■ Travail à faire ■
1) Restituez à l'identique le passage du texte sur le Maggal de Touba qui commence aux mots « Vouloir obliger les » et se termine après les mots « et un après. ».
2) Rédigez la suite du texte sur le Maggal de Touba à partir de sa dernière phrase.

■ Texte à analyser ■
________________________________________
Vouloir obliger les autorités religieuses de Touba à annoncer ici et maintenant
l’annulation du Maggal à Touba, c’est faire preuve de maladresse énorme. Car
qu’est-ce qui est recherché finalement ? Le Khalif, n’a pas encore pris une
décision finale et, même si nous sommes insignifiant pour présager de sa
volonté, on peut estimer qu’il peut à tout moment prendre un Ndigueul pour
annuler la tenue de la manifestation de l’évènement à Touba. Annoncer
l’annulation du Maggal dès maintenant pourrait même être contre-productif :
d’abord parce que le temps de l’annuler ne sera jamais trop tard, ensuite parce
que le Maggal, c’est un avant et un après.

Il faut savoir que les préparatifs du Maggal ont un impact économique
bénéfique à tout le pays : c’est indéniable. Annoncer dès maintenant qu’il ne
sera pas célébré à Touba, c’est dès lors inhiber beaucoup d’activités
économiques qui ont déjà commencé. L’effervescence qui précède la tenue du
Maggal fait l’affaire de beaucoup d’opérateurs. La grisaille qui sévit
actuellement dans notre pays a besoin d’une bouffée d’oxygène, et c’est
prétentieux et faux de penser que les marabouts ne pensent qu’à eux à
l’occasion de pareils évènements. Ils savent généralement ce qu’il font, même si
leur référentiel peut être différent du nôtre.
________________________________________
■ Entrées répertoriées ■

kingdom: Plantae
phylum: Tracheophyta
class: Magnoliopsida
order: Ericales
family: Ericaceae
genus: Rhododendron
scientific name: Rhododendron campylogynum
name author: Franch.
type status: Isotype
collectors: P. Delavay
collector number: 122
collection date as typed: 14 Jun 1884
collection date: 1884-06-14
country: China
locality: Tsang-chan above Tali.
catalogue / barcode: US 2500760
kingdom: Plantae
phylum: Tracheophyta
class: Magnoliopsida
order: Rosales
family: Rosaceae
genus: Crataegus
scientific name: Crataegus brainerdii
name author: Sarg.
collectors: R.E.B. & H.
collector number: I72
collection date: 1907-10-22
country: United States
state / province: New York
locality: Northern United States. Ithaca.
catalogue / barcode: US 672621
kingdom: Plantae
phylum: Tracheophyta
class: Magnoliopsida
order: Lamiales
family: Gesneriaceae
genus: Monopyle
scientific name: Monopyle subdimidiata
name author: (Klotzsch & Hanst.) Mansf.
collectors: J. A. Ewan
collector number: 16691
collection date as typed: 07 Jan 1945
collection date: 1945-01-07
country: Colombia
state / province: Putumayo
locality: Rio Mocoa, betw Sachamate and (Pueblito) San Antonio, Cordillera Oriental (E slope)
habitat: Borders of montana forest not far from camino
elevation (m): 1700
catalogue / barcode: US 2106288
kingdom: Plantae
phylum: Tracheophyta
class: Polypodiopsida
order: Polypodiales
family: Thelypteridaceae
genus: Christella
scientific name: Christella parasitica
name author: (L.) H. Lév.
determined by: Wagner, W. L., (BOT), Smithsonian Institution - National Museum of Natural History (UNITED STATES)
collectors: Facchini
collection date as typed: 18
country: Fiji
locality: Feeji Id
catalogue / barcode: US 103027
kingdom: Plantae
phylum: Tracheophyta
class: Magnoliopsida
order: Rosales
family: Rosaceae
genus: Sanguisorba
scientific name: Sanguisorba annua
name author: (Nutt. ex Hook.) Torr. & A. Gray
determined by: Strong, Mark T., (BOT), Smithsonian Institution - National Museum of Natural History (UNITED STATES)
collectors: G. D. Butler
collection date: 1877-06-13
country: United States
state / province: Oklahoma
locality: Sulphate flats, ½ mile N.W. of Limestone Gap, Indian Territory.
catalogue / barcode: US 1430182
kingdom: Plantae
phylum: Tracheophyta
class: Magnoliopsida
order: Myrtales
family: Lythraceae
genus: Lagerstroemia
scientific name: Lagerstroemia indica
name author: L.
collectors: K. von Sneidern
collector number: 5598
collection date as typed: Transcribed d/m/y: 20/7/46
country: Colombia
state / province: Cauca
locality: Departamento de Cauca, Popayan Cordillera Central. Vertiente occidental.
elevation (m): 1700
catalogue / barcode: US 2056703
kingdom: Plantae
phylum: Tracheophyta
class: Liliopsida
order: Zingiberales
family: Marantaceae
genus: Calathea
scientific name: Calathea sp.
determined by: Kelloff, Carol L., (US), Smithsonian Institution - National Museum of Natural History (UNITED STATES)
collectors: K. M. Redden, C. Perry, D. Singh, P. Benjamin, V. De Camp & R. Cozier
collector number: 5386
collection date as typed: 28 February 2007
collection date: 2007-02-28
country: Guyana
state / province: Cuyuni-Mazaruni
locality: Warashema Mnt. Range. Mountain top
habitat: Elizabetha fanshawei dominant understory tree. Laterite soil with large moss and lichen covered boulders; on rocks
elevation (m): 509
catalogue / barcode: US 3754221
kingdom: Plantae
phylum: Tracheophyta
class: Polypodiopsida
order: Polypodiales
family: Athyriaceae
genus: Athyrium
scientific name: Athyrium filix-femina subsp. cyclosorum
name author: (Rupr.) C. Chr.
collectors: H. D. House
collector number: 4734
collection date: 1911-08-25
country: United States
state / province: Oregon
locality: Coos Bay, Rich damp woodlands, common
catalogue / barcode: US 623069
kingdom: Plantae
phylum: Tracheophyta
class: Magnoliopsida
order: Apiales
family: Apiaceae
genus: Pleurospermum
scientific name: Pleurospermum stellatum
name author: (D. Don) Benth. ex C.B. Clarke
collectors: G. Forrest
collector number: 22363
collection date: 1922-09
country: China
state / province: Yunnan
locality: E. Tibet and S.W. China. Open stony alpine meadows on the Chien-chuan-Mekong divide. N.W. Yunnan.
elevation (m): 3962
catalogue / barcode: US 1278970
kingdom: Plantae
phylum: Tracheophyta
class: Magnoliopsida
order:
________________________________________
■ Corrigé des exercices ■
1)
Vouloir obliger les autorités religieuses de Touba à annoncer ici et maintenant
l’annulation du Maggal à Touba, c’est faire preuve de maladresse énorme. Car
qu’est-ce qui est recherché finalement ? Le Khalif, n’a pas encore pris une
décision finale et, même si nous sommes insignifiant pour présager de sa
volonté, on peut estimer qu’il peut à tout moment prendre un Ndigueul pour
annuler la tenue de la manifestation de l’évènement à Touba. Annoncer
l’annulation du Maggal dès maintenant pourrait même être contre-productif :
d’abord parce que le temps de l’annuler ne sera jamais trop tard, ensuite parce
que le Maggal, c’est un avant et un après.

2)
Mais ces paramètres nous échappent dès lors que nous ignorons que les
autorités à la tête de ces communautés ne sont pas seules et qu’elles font des
consultations que l’homme politique ne fait que très rarement. Il faut donc
continuer à entretenir ce débat dans le respect d’autrui et sans chercher à vexer :
il faut éviter les préjugés, les stigmatisations et les clichés. Il faut délibérer sur
tout, alerter et même critiquer, mais la diabolisation et les pétitions de principe
empêchent la tenue d’une éthique de la communication. La présomption
d’humanité chez autrui est le premier pas vers l’humanisme

Alassane K. KITANE

5 Commentaires

  1. Arrête ton moralisme creux Kitane et tes explications alambiquées !! C’est le genre de blablabla qui a toujours retardé notre pays ! Tu pouvais nous épargner tes longues spéculations car tout ton texte peut se résumer en une phrase : en temps de pandémie une décision de l’État et des services techniques concernés d’arrêter tous les rassemblements populaires doit être respectée par TOUS ! Un point un trait ! C’est la règle dans tous les pays ayant des citoyens conscients et responsables. Le vrai problème chez nous est que ce sont les khalifes généraux qui devaient les premiers prendre la décision d’arrêter leurs magals, leurs gamous, leurs jang, leurs berndés et autres. Ils trouveront amplement dans le Coran et surtout les Hadiths les fondements d’une telle décision ! Cela faciliterait aussi grandement la tâche aux autorités. D’ailleurs les milliers de sénégalais à l’étranger qui ont des dizaines de dahiras mourides tidianes niassènes layènes khadres, ils respectent tous À LA LETTRE la décision des autorités des pays où ils sont d’arrêter les rassemblements populaires. Allez au Rwanda, au Ghana, en Afrique du Sud, en Ethiopie, en Algérie, au Maroc, en France, en Belgique, en Espagne, au Canada, en Italie, aux USA partout les sénégalais respectent scrupuleusement les interdictions de rassemblement. Mais Pourquoi pas chez nous ?? Prenons exemple sur l’Église qui a pris ses responsabilités depuis le début de la pandémie au Sénégal et partout dans le monde. Si Serigne Mountakha annulait le magal 2020, ce ne serait ni une offense à Bamba ni une honte pour Touba. Au contraire ce serait service rendu à une urgence nationale de santé publique. C’est ça l’enjeu car le risque de propagation dépassera largement le seul cadre de Touba. Je suis par contre d’accord avec toi qu’il faut aller lui parler de cette nécessité et à lui seul. Tous les autres petits serignes qui ne défendent que leur intérêt financier ne doivent pas être écoutés.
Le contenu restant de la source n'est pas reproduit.